Assuming Jake is Allegra's husband, Allegra's new maid causes a "mix-up" with the adoption agency's caseworker, Ms. Callucci, forcing Jake to "react" and lie rather than "think" to correct her. Morales "appears" again, "A lie is a failure to understand oneself." Jake tells Callucci the truth, jeopardizing Emily's adoption, and their relationship.

Morales argues, "ill-advised emotional involvement" brought more pain, not a "clean break." Jake calls Morales "worse than my father...maybe it's us who should make a clean break." Morales' ultimatum, "walk out," and "our work is over." Jake leaves.
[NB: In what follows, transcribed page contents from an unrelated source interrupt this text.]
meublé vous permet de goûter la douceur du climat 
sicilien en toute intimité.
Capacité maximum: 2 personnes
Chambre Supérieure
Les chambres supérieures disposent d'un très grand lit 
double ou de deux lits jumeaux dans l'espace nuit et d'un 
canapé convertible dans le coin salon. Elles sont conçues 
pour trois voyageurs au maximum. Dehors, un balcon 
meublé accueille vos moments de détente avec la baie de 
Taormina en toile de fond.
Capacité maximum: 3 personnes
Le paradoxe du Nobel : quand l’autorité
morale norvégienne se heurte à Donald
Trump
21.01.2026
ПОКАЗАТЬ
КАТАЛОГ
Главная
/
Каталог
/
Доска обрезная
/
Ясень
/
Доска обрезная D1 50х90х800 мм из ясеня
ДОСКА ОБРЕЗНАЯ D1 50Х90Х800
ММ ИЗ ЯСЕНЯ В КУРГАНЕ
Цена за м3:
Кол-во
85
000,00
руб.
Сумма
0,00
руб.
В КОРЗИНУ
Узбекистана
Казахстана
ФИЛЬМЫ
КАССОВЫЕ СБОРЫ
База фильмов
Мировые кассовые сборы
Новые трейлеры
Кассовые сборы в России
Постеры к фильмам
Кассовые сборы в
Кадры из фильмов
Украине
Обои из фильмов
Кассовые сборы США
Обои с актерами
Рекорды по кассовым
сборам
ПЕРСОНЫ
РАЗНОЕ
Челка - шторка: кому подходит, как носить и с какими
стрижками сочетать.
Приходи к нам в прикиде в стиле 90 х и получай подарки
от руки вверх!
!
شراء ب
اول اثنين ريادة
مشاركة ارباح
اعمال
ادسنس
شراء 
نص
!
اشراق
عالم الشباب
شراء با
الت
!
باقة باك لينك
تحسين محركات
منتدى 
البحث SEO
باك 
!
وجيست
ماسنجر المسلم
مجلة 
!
Arnold gives his wife's wedding ring to Jake, who says "You're my only doctor now, Dad." Arnold advises, "trust your instincts...Don't give up." Jake tells Callucci he intends to marry Allegra and be Emily's father, asking for another chance. But Allegra's not ready to have another husband.

Overhearing Jake's students discussing Albert Camus' novella L'Étranger before the "existential dilemma" of summer break, Allegra apologizes for blaming Jake, and thanks him for talking to Callucci; "Emily can stay." But he's leaving for a London semester, explaining he "held on to someone else for too long." She reasons, "That's what love is....seeing your husband die...or getting your heart broken and being brave enough to try again....take me home, please?"
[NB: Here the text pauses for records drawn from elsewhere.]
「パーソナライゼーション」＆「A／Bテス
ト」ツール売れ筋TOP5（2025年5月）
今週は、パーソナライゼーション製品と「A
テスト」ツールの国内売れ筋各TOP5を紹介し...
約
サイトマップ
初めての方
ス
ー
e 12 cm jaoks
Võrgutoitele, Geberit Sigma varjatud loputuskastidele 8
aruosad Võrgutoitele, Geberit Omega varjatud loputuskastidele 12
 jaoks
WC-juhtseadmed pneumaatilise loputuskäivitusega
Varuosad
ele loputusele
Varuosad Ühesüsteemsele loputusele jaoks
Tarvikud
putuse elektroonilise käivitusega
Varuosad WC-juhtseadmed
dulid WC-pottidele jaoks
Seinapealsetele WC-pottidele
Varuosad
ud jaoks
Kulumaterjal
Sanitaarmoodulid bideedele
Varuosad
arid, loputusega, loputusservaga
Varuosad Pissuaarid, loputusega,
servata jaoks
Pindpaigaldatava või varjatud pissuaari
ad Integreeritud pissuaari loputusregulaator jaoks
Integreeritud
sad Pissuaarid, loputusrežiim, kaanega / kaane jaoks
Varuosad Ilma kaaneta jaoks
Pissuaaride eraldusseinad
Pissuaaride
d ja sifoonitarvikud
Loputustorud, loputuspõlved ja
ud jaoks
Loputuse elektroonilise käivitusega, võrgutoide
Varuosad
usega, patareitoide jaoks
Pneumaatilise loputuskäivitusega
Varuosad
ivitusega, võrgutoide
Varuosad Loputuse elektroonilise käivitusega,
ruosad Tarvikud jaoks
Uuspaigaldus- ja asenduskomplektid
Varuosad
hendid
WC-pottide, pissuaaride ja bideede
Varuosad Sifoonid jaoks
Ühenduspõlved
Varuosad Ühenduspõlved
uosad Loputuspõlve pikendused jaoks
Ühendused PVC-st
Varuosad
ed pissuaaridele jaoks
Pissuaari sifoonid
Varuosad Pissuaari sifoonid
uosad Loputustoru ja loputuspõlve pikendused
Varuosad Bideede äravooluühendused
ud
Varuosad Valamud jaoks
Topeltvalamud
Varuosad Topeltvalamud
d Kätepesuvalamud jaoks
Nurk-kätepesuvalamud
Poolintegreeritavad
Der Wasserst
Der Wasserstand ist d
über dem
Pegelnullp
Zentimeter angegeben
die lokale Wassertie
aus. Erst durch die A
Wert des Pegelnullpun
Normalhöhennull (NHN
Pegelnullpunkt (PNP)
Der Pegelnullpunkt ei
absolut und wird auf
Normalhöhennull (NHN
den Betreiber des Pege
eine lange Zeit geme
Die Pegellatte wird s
To the last of the great Freudians J.R.G.
And to the memory of Peter Hutcheson.
— – Closing dedication
Jake gets ready to propose. Gabriel "appears," dissuading against "this mistake," declaring himself, "the last great Freudian." Jake's determined, "I'm getting married, and you're not invited," pushing Gabriel, "back in the closet." Allegra wonders, "What's in the closet...a ghost?" Jake doesn't believe in ghosts, but nevertheless glances at the door creaking open.

==Awards==
The Treatment won in the category of Best New York Narrative at the 2006 Tribeca Film Festival.

John Zorn who composed the score for the film won a MacArthur Foundation, the "Genius" award for his music in 2006. The album, titled Filmworks XVIII: The Treatment features a full score for film by John Zorn. The album was released on Zorn's own label, Tzadik Records.